Exercise aim: Please state how many lines in the records that follow include "concept", with no other output.

Records excerpted from a collection:
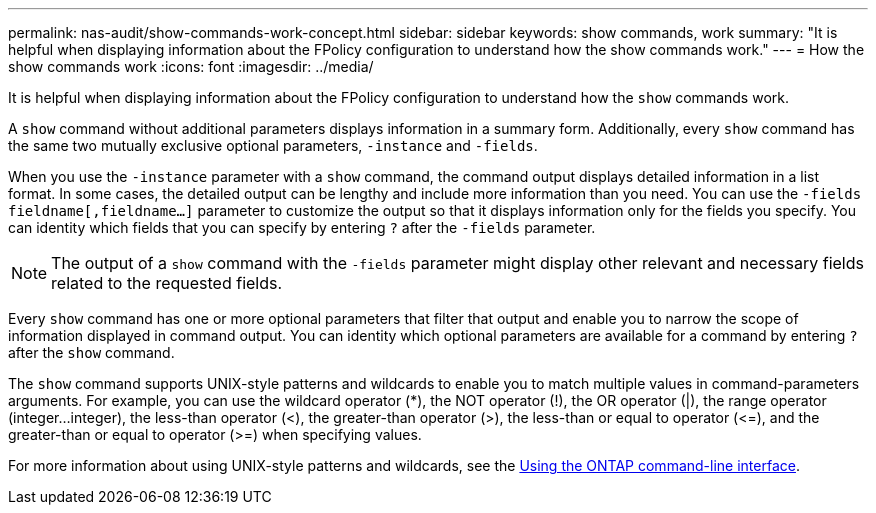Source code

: ---
permalink: nas-audit/show-commands-work-concept.html
sidebar: sidebar
keywords: show commands, work
summary: "It is helpful when displaying information about the FPolicy configuration to understand how the show commands work."
---
= How the show commands work
:icons: font
:imagesdir: ../media/

[.lead]
It is helpful when displaying information about the FPolicy configuration to understand how the `show` commands work.

A `show` command without additional parameters displays information in a summary form. Additionally, every `show` command has the same two mutually exclusive optional parameters, `-instance` and `-fields`.

When you use the `-instance` parameter with a `show` command, the command output displays detailed information in a list format. In some cases, the detailed output can be lengthy and include more information than you need. You can use the `-fields` `fieldname[,fieldname...]` parameter to customize the output so that it displays information only for the fields you specify. You can identity which fields that you can specify by entering `?` after the `-fields` parameter.

[NOTE]
====
The output of a `show` command with the `-fields` parameter might display other relevant and necessary fields related to the requested fields.
====

Every `show` command has one or more optional parameters that filter that output and enable you to narrow the scope of information displayed in command output. You can identity which optional parameters are available for a command by entering `?` after the `show` command.

The `show` command supports UNIX-style patterns and wildcards to enable you to match multiple values in command-parameters arguments. For example, you can use the wildcard operator (*), the NOT operator (!), the OR operator (|), the range operator (integer...integer), the less-than operator (<), the greater-than operator (>), the less-than or equal to operator (\<=), and the greater-than or equal to operator (>=) when specifying values.

For more information about using UNIX-style patterns and wildcards, see the xref:../system-admin/command-line-interface-concept.html[Using the ONTAP command-line interface].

Solution: 2